Sometimes, all it takes is a one-word prompt to get us writing. Today’s Daily Post writing prompt: BORDER
Border. Plural: borders. A barrier natural or human-made. An edge. A separation from what lies beyond. Borders are many things.
In my younger days borders between states were both barrier and gateway to the ‘other’. Arriving at the Gold Coast after the drive down from Brisbane, we would be near the NSW border. To a young mind, that was something intriguing. What lay beyond? We must remember that in those days people were far less mobile than they are today.
At the time none of my young friends had ventured beyond that border. Queensland was safe territory. What lied south was the unknown. Decades later, when living in Sydney and later in Byron Bay, crossing the border would become a more frequent event unworthy of comment. Yet, it would sometimes trigger a tingle down my back as my memory reached into its distant recesses to resurrect a feeling from those long-gone days.

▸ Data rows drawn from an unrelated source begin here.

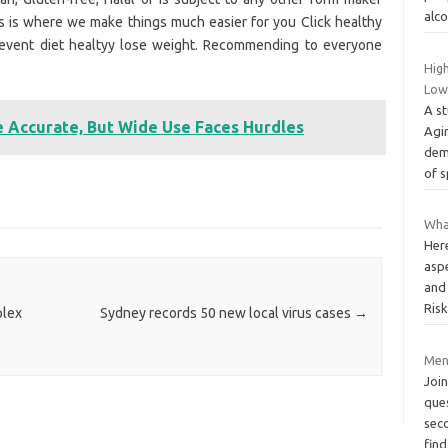
alco
is is where we make things much easier for you Click healthy
prevent diet healtyy lose weight. Recommending to everyone
High
Low
A st
e Accurate, But Wide Use Faces Hurdles
Agi
dem
of s
What
Her
aspe
and
Ris
plex
Sydney records 50 new local virus cases
→
Men
Join
ques
sec
fin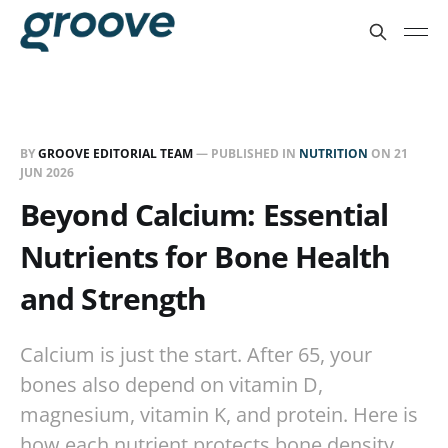
BY
GROOVE EDITORIAL TEAM
— PUBLISHED IN
NUTRITION
ON
21
JUN 2026
Beyond Calcium: Essential
Nutrients for Bone Health
and Strength
Calcium is just the start. After 65, your
bones also depend on vitamin D,
magnesium, vitamin K, and protein. Here is
how each nutrient protects bone density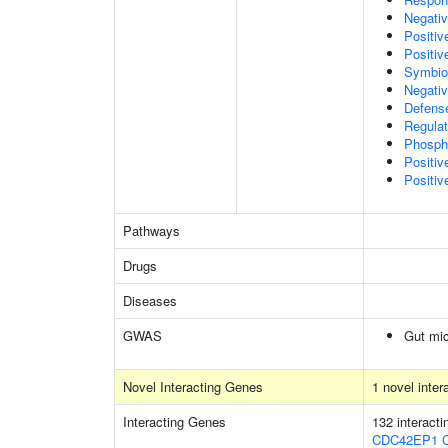
Negativ
Positi
Positiv
Symbion
Negativ
Defens
Regulat
Phospha
Positi
Positiv
Pathways
Drugs
Diseases
GWAS
Gut mic
Novel Interacting Genes
1 novel inte
Interacting Genes
132 interact
CDC42EP1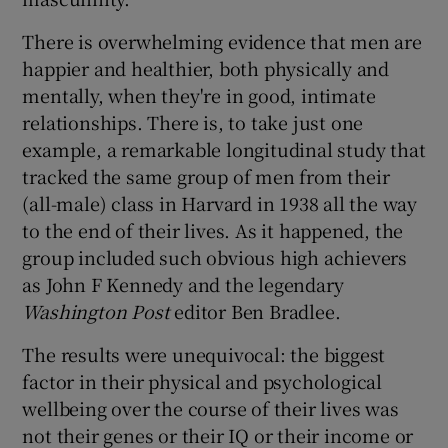
There is overwhelming evidence that men are
happier and healthier, both physically and
mentally, when they're in good, intimate
relationships. There is, to take just one
example, a remarkable longitudinal study that
tracked the same group of men from their
(all-male) class in Harvard in 1938 all the way
to the end of their lives. As it happened, the
group included such obvious high achievers
as John F Kennedy and the legendary
Washington Post
editor Ben Bradlee.
The results were unequivocal: the biggest
factor in their physical and psychological
wellbeing over the course of their lives was
not their genes or their IQ or their income or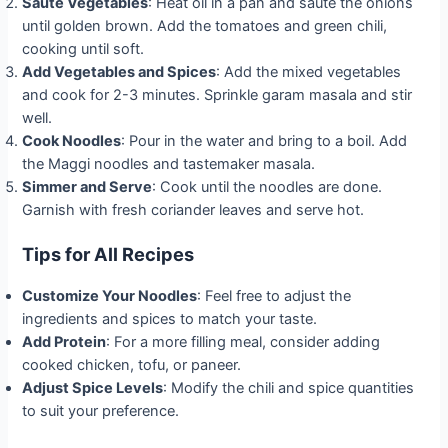
Sauté Vegetables
: Heat oil in a pan and sauté the onions
until golden brown. Add the tomatoes and green chili,
cooking until soft.
Add Vegetables and Spices
: Add the mixed vegetables
and cook for 2-3 minutes. Sprinkle garam masala and stir
well.
Cook Noodles
: Pour in the water and bring to a boil. Add
the Maggi noodles and tastemaker masala.
Simmer and Serve
: Cook until the noodles are done.
Garnish with fresh coriander leaves and serve hot.
Tips for All Recipes
Customize Your Noodles
: Feel free to adjust the
ingredients and spices to match your taste.
Add Protein
: For a more filling meal, consider adding
cooked chicken, tofu, or paneer.
Adjust Spice Levels
: Modify the chili and spice quantities
to suit your preference.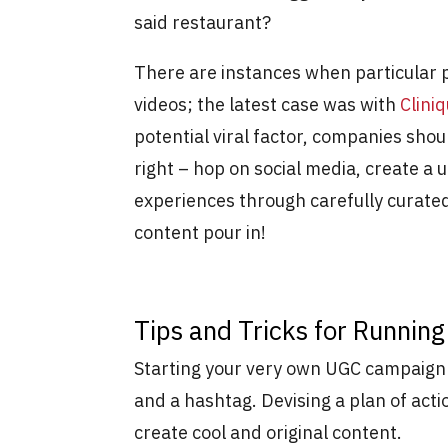
said restaurant?
There are instances when particular p
videos; the latest case was with
Clini
potential viral factor, companies shou
right – hop on social media, create a
experiences through carefully curate
content pour in!
Tips and Tricks for Runni
Starting your very own UGC campaign i
and a hashtag. Devising a plan of acti
create cool and original content.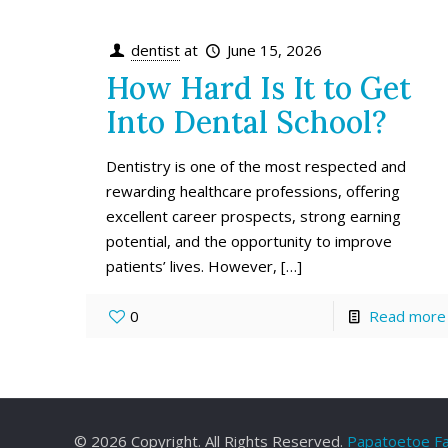
dentist
at
June 15, 2026
How Hard Is It to Get
Into Dental School?
Dentistry is one of the most respected and
rewarding healthcare professions, offering
excellent career prospects, strong earning
potential, and the opportunity to improve
patients’ lives. However,
[…]
0
Read more
©
2026 Copyright. All Rights Reserved.
Papatoetoe Fa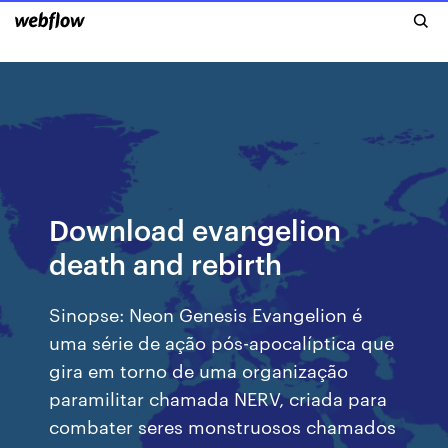
Download evangelion
death and rebirth
Sinopse: Neon Genesis Evangelion é
uma série de ação pós-apocalíptica que
gira em torno de uma organização
paramilitar chamada NERV, criada para
combater seres monstruosos chamados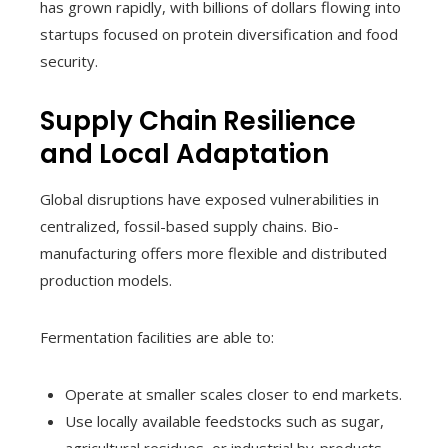
has grown rapidly, with billions of dollars flowing into
startups focused on protein diversification and food
security.
Supply Chain Resilience
and Local Adaptation
Global disruptions have exposed vulnerabilities in
centralized, fossil-based supply chains. Bio-
manufacturing offers more flexible and distributed
production models.
Fermentation facilities are able to:
Operate at smaller scales closer to end markets.
Use locally available feedstocks such as sugar,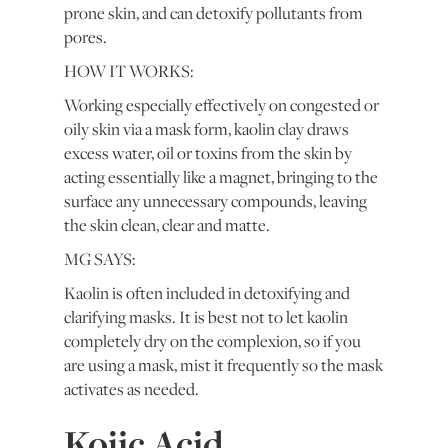
prone skin, and can detoxify pollutants from
pores.
HOW IT WORKS:
Working especially effectively on congested or
oily skin via a mask form, kaolin clay draws
excess water, oil or toxins from the skin by
acting essentially like a magnet, bringing to the
surface any unnecessary compounds, leaving
the skin clean, clear and matte.
MG SAYS:
Kaolin is often included in detoxifying and
clarifying masks. It is best not to let kaolin
completely dry on the complexion, so if you
are using a mask, mist it frequently so the mask
activates as needed.
Kojic Acid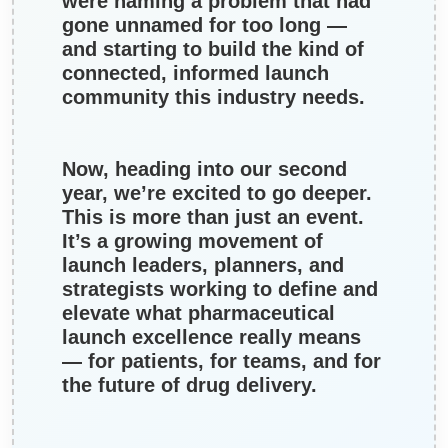
were naming a problem that had
gone unnamed for too long —
and starting to build the kind of
connected, informed launch
community this industry needs.
Now, heading into our second
year, we’re excited to go deeper.
This is more than just an event.
It’s a growing movement of
launch leaders, planners, and
strategists working to define and
elevate what pharmaceutical
launch excellence really means
— for patients, for teams, and for
the future of drug delivery.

The border between Queensland and NSW was a completely permeable border. An imaginary line inscribed on the landscape. A remnant of colonial times when the vast continent of Australia was unified as a single federal entity. There were no passports, no border guards, no barriers. The road continued the same on both sides of the border.
Borders and their arbitrariness figured in later life when working on a food security and farmer training program in the Solomon Islands. There, the permeability of borders was amply illustrated when fighters from the Bougainville Revolutionary Army would come down to Ghizo, supposedly another country though ethnically identical to Bougainville, for some R&R leave and resupply. The border was also permeable in the other direction, as when a certain crew took a fast motor canoe from the northern Solomons across the sea dividing the Solomons from Bougainville. The purpose of their surreptitious entry was to make a video.
Again, that border between the Solomon Islands and Bougainville, a PNG territory, was only an imaginary line drawn across the map by government.
But what about mental borders? We all have these. What I mean is that in the city we draw these mental borders unintentionally through our daily movement across the urban landscape to and from work, friends and events. These travel routes define our own, our personal urban geographies.
An example. I live in Sydney’s coastal Eastern Suburbs. Were I to trace my movements on a map they would reveal a personal geography extending to the city, to Bondi Junction, down to Coogee Beach, southwards to South Coogee and occasionally inland a little to the region south of the CBD. I do venture further of course, as most of us do, but those are my most frequently-used movement patterns. They define my urban geography and they also form a kind of mental geography with its own mental borders. I know the rest of the city is out there and I do venture into parts of it at times, but some parts I very rarely if even visit. They are more or less terra incognita.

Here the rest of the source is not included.